# Work request:
Copy every line of the data exactly, leaving nothing out.

# Raw data:
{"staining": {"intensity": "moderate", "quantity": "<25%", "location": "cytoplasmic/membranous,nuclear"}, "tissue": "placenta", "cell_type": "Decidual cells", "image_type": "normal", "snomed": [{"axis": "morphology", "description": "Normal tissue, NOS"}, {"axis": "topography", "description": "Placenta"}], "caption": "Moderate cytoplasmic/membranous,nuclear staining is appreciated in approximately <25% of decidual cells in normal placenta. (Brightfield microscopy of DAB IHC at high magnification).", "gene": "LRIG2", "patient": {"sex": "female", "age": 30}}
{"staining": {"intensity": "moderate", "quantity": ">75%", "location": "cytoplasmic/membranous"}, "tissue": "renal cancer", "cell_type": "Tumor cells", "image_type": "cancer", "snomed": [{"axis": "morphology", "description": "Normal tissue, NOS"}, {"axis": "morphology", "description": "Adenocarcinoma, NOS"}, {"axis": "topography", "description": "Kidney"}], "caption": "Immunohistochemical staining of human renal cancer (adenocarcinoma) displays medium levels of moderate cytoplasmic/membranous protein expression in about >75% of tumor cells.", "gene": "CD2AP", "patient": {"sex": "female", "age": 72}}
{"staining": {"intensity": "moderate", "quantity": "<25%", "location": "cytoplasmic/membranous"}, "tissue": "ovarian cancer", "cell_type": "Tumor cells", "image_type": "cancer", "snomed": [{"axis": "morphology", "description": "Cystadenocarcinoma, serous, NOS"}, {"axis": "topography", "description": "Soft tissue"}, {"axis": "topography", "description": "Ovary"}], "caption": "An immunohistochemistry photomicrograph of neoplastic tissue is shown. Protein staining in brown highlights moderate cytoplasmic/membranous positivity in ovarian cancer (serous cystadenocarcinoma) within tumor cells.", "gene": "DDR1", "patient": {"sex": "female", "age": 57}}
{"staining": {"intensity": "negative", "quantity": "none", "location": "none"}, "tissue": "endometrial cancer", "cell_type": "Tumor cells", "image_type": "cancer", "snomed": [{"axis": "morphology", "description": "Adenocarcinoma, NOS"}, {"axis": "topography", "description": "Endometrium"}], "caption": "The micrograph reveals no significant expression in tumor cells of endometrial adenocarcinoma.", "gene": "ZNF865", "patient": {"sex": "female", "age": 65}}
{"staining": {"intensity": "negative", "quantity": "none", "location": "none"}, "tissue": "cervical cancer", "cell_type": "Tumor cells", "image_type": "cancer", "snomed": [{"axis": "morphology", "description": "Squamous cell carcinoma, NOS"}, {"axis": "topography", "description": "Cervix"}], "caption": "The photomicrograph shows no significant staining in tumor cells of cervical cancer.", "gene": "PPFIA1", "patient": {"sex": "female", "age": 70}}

# Response area:
{"staining": {"intensity": "moderate", "quantity": "<25%", "location": "cytoplasmic/membranous,nuclear"}, "tissue": "placenta", "cell_type": "Decidual cells", "image_type": "normal", "snomed": [{"axis": "morphology", "description": "Normal tissue, NOS"}, {"axis": "topography", "description": "Placenta"}], "caption": "Moderate cytoplasmic/membranous,nuclear staining is appreciated in approximately <25% of decidual cells in normal placenta. (Brightfield microscopy of DAB IHC at high magnification).", "gene": "LRIG2", "patient": {"sex": "female", "age": 30}}
{"staining": {"intensity": "moderate", "quantity": ">75%", "location": "cytoplasmic/membranous"}, "tissue": "renal cancer", "cell_type": "Tumor cells", "image_type": "cancer", "snomed": [{"axis": "morphology", "description": "Normal tissue, NOS"}, {"axis": "morphology", "description": "Adenocarcinoma, NOS"}, {"axis": "topography", "description": "Kidney"}], "caption": "Immunohistochemical staining of human renal cancer (adenocarcinoma) displays medium levels of moderate cytoplasmic/membranous protein expression in about >75% of tumor cells.", "gene": "CD2AP", "patient": {"sex": "female", "age": 72}}
{"staining": {"intensity": "moderate", "quantity": "<25%", "location": "cytoplasmic/membranous"}, "tissue": "ovarian cancer", "cell_type": "Tumor cells", "image_type": "cancer", "snomed": [{"axis": "morphology", "description": "Cystadenocarcinoma, serous, NOS"}, {"axis": "topography", "description": "Soft tissue"}, {"axis": "topography", "description": "Ovary"}], "caption": "An immunohistochemistry photomicrograph of neoplastic tissue is shown. Protein staining in brown highlights moderate cytoplasmic/membranous positivity in ovarian cancer (serous cystadenocarcinoma) within tumor cells.", "gene": "DDR1", "patient": {"sex": "female", "age": 57}}
{"staining": {"intensity": "negative", "quantity": "none", "location": "none"}, "tissue": "endometrial cancer", "cell_type": "Tumor cells", "image_type": "cancer", "snomed": [{"axis": "morphology", "description": "Adenocarcinoma, NOS"}, {"axis": "topography", "description": "Endometrium"}], "caption": "The micrograph reveals no significant expression in tumor cells of endometrial adenocarcinoma.", "gene": "ZNF865", "patient": {"sex": "female", "age": 65}}
{"staining": {"intensity": "negative", "quantity": "none", "location": "none"}, "tissue": "cervical cancer", "cell_type": "Tumor cells", "image_type": "cancer", "snomed": [{"axis": "morphology", "description": "Squamous cell carcinoma, NOS"}, {"axis": "topography", "description": "Cervix"}], "caption": "The photomicrograph shows no significant staining in tumor cells of cervical cancer.", "gene": "PPFIA1", "patient": {"sex": "female", "age": 70}}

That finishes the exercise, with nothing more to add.